Provided material:
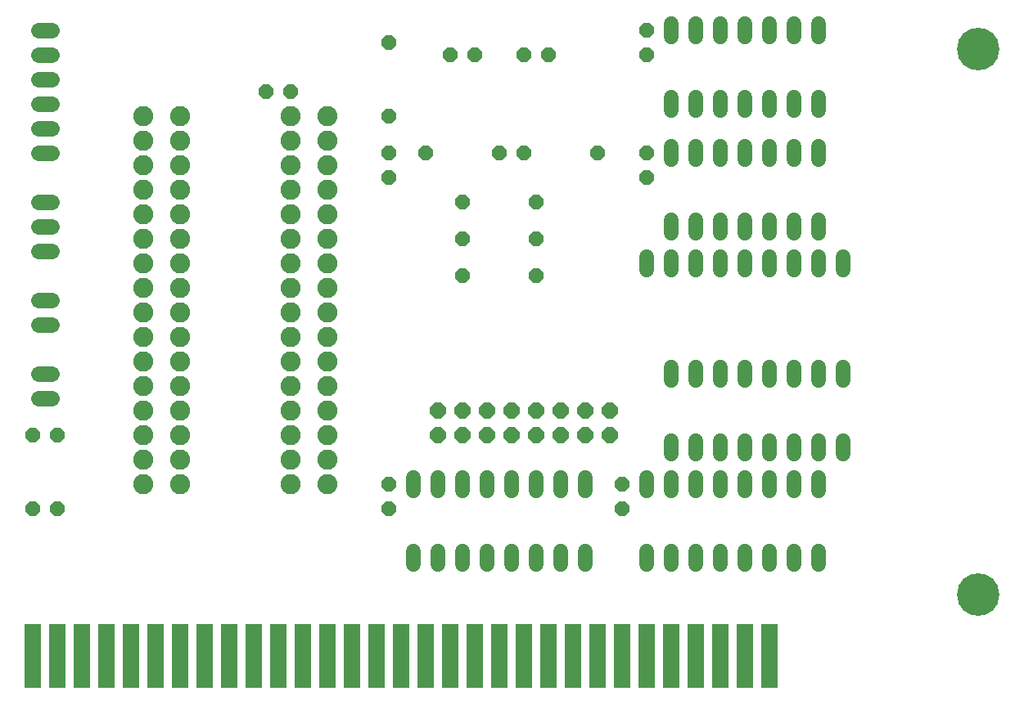
<source format=gbs>
G75*
%MOIN*%
%OFA0B0*%
%FSLAX24Y24*%
%IPPOS*%
%LPD*%
%AMOC8*
5,1,8,0,0,1.08239X$1,22.5*
%
%ADD10R,0.0680X0.2630*%
%ADD11OC8,0.0600*%
%ADD12C,0.1730*%
%ADD13C,0.0820*%
%ADD14C,0.0600*%
%ADD15OC8,0.0640*%
%ADD16C,0.0640*%
D10*
X002180Y001900D03*
X003180Y001900D03*
X004180Y001900D03*
X005180Y001900D03*
X006180Y001900D03*
X007180Y001900D03*
X008180Y001900D03*
X009180Y001900D03*
X010180Y001900D03*
X011180Y001900D03*
X012180Y001900D03*
X013180Y001900D03*
X014180Y001900D03*
X015180Y001900D03*
X016180Y001900D03*
X017180Y001900D03*
X018180Y001900D03*
X019180Y001900D03*
X020180Y001900D03*
X021180Y001900D03*
X022180Y001900D03*
X023180Y001900D03*
X024180Y001900D03*
X025180Y001900D03*
X026180Y001900D03*
X027180Y001900D03*
X028180Y001900D03*
X029180Y001900D03*
X030180Y001900D03*
X031180Y001900D03*
X032180Y001900D03*
D11*
X026180Y007900D03*
X026180Y008900D03*
X016680Y008900D03*
X016680Y007900D03*
X019680Y017400D03*
X019680Y018900D03*
X019680Y020400D03*
X018180Y022400D03*
X016680Y022400D03*
X016680Y021400D03*
X016680Y023900D03*
X019180Y026400D03*
X020180Y026400D03*
X022180Y026400D03*
X023180Y026400D03*
X027180Y026400D03*
X027180Y027400D03*
X027180Y022400D03*
X027180Y021400D03*
X025180Y022400D03*
X022680Y020400D03*
X022680Y018900D03*
X022680Y017400D03*
X022180Y022400D03*
X021180Y022400D03*
X016680Y026900D03*
X012680Y024900D03*
X011680Y024900D03*
X003180Y010900D03*
X002180Y010900D03*
X002180Y007900D03*
X003180Y007900D03*
D12*
X040680Y004400D03*
X040680Y026650D03*
D13*
X014180Y023900D03*
X014180Y022900D03*
X014180Y021900D03*
X014180Y020900D03*
X014180Y019900D03*
X014180Y018900D03*
X014180Y017900D03*
X014180Y016900D03*
X014180Y015900D03*
X014180Y014900D03*
X014180Y013900D03*
X014180Y012900D03*
X014180Y011900D03*
X014180Y010900D03*
X014180Y009900D03*
X014180Y008900D03*
X012680Y008900D03*
X012680Y009900D03*
X012680Y010900D03*
X012680Y011900D03*
X012680Y012900D03*
X012680Y013900D03*
X012680Y014900D03*
X012680Y015900D03*
X012680Y016900D03*
X012680Y017900D03*
X012680Y018900D03*
X012680Y019900D03*
X012680Y020900D03*
X012680Y021900D03*
X012680Y022900D03*
X012680Y023900D03*
X008180Y023900D03*
X008180Y022900D03*
X008180Y021900D03*
X008180Y020900D03*
X008180Y019900D03*
X008180Y018900D03*
X008180Y017900D03*
X008180Y016900D03*
X008180Y015900D03*
X008180Y014900D03*
X008180Y013900D03*
X008180Y012900D03*
X008180Y011900D03*
X008180Y010900D03*
X008180Y009900D03*
X008180Y008900D03*
X006680Y008900D03*
X006680Y009900D03*
X006680Y010900D03*
X006680Y011900D03*
X006680Y012900D03*
X006680Y013900D03*
X006680Y014900D03*
X006680Y015900D03*
X006680Y016900D03*
X006680Y017900D03*
X006680Y018900D03*
X006680Y019900D03*
X006680Y020900D03*
X006680Y021900D03*
X006680Y022900D03*
X006680Y023900D03*
D14*
X017680Y009160D02*
X017680Y008640D01*
X018680Y008640D02*
X018680Y009160D01*
X019680Y009160D02*
X019680Y008640D01*
X020680Y008640D02*
X020680Y009160D01*
X021680Y009160D02*
X021680Y008640D01*
X022680Y008640D02*
X022680Y009160D01*
X023680Y009160D02*
X023680Y008640D01*
X024680Y008640D02*
X024680Y009160D01*
X027180Y009160D02*
X027180Y008640D01*
X028180Y008640D02*
X028180Y009160D01*
X028180Y010140D02*
X028180Y010660D01*
X029180Y010660D02*
X029180Y010140D01*
X030180Y010140D02*
X030180Y010660D01*
X031180Y010660D02*
X031180Y010140D01*
X031180Y009160D02*
X031180Y008640D01*
X030180Y008640D02*
X030180Y009160D01*
X029180Y009160D02*
X029180Y008640D01*
X029180Y006160D02*
X029180Y005640D01*
X030180Y005640D02*
X030180Y006160D01*
X031180Y006160D02*
X031180Y005640D01*
X032180Y005640D02*
X032180Y006160D01*
X033180Y006160D02*
X033180Y005640D01*
X034180Y005640D02*
X034180Y006160D01*
X034180Y008640D02*
X034180Y009160D01*
X033180Y009160D02*
X033180Y008640D01*
X032180Y008640D02*
X032180Y009160D01*
X032180Y010140D02*
X032180Y010660D01*
X033180Y010660D02*
X033180Y010140D01*
X034180Y010140D02*
X034180Y010660D01*
X035180Y010660D02*
X035180Y010140D01*
X035180Y013140D02*
X035180Y013660D01*
X034180Y013660D02*
X034180Y013140D01*
X033180Y013140D02*
X033180Y013660D01*
X032180Y013660D02*
X032180Y013140D01*
X031180Y013140D02*
X031180Y013660D01*
X030180Y013660D02*
X030180Y013140D01*
X029180Y013140D02*
X029180Y013660D01*
X028180Y013660D02*
X028180Y013140D01*
X028180Y017640D02*
X028180Y018160D01*
X027180Y018160D02*
X027180Y017640D01*
X028180Y019140D02*
X028180Y019660D01*
X029180Y019660D02*
X029180Y019140D01*
X030180Y019140D02*
X030180Y019660D01*
X031180Y019660D02*
X031180Y019140D01*
X031180Y018160D02*
X031180Y017640D01*
X030180Y017640D02*
X030180Y018160D01*
X029180Y018160D02*
X029180Y017640D01*
X032180Y017640D02*
X032180Y018160D01*
X033180Y018160D02*
X033180Y017640D01*
X034180Y017640D02*
X034180Y018160D01*
X034180Y019140D02*
X034180Y019660D01*
X033180Y019660D02*
X033180Y019140D01*
X032180Y019140D02*
X032180Y019660D01*
X032180Y022140D02*
X032180Y022660D01*
X033180Y022660D02*
X033180Y022140D01*
X034180Y022140D02*
X034180Y022660D01*
X034180Y024140D02*
X034180Y024660D01*
X033180Y024660D02*
X033180Y024140D01*
X032180Y024140D02*
X032180Y024660D01*
X031180Y024660D02*
X031180Y024140D01*
X030180Y024140D02*
X030180Y024660D01*
X029180Y024660D02*
X029180Y024140D01*
X028180Y024140D02*
X028180Y024660D01*
X028180Y022660D02*
X028180Y022140D01*
X029180Y022140D02*
X029180Y022660D01*
X030180Y022660D02*
X030180Y022140D01*
X031180Y022140D02*
X031180Y022660D01*
X031180Y027140D02*
X031180Y027660D01*
X030180Y027660D02*
X030180Y027140D01*
X029180Y027140D02*
X029180Y027660D01*
X028180Y027660D02*
X028180Y027140D01*
X032180Y027140D02*
X032180Y027660D01*
X033180Y027660D02*
X033180Y027140D01*
X034180Y027140D02*
X034180Y027660D01*
X035180Y018160D02*
X035180Y017640D01*
X028180Y006160D02*
X028180Y005640D01*
X027180Y005640D02*
X027180Y006160D01*
X024680Y006160D02*
X024680Y005640D01*
X023680Y005640D02*
X023680Y006160D01*
X022680Y006160D02*
X022680Y005640D01*
X021680Y005640D02*
X021680Y006160D01*
X020680Y006160D02*
X020680Y005640D01*
X019680Y005640D02*
X019680Y006160D01*
X018680Y006160D02*
X018680Y005640D01*
X017680Y005640D02*
X017680Y006160D01*
D15*
X018680Y010900D03*
X019680Y010900D03*
X019680Y011900D03*
X018680Y011900D03*
X020680Y011900D03*
X021680Y011900D03*
X022680Y011900D03*
X022680Y010900D03*
X021680Y010900D03*
X020680Y010900D03*
X023680Y010900D03*
X024680Y010900D03*
X025680Y010900D03*
X025680Y011900D03*
X024680Y011900D03*
X023680Y011900D03*
D16*
X002960Y012400D02*
X002400Y012400D01*
X002400Y013400D02*
X002960Y013400D01*
X002960Y015400D02*
X002400Y015400D01*
X002400Y016400D02*
X002960Y016400D01*
X002960Y018400D02*
X002400Y018400D01*
X002400Y019400D02*
X002960Y019400D01*
X002960Y020400D02*
X002400Y020400D01*
X002400Y022400D02*
X002960Y022400D01*
X002960Y023400D02*
X002400Y023400D01*
X002400Y024400D02*
X002960Y024400D01*
X002960Y025400D02*
X002400Y025400D01*
X002400Y026400D02*
X002960Y026400D01*
X002960Y027400D02*
X002400Y027400D01*
M02*

</source>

Task to carry out:
Please write out exactly, and only, the lines from the beginning of the entries through the line containing "X015180Y001900D03*", including both and skipping all pictures.

Solution for this problem:
<source format=gbs>
G75*
%MOIN*%
%OFA0B0*%
%FSLAX24Y24*%
%IPPOS*%
%LPD*%
%AMOC8*
5,1,8,0,0,1.08239X$1,22.5*
%
%ADD10R,0.0680X0.2630*%
%ADD11OC8,0.0600*%
%ADD12C,0.1730*%
%ADD13C,0.0820*%
%ADD14C,0.0600*%
%ADD15OC8,0.0640*%
%ADD16C,0.0640*%
D10*
X002180Y001900D03*
X003180Y001900D03*
X004180Y001900D03*
X005180Y001900D03*
X006180Y001900D03*
X007180Y001900D03*
X008180Y001900D03*
X009180Y001900D03*
X010180Y001900D03*
X011180Y001900D03*
X012180Y001900D03*
X013180Y001900D03*
X014180Y001900D03*
X015180Y001900D03*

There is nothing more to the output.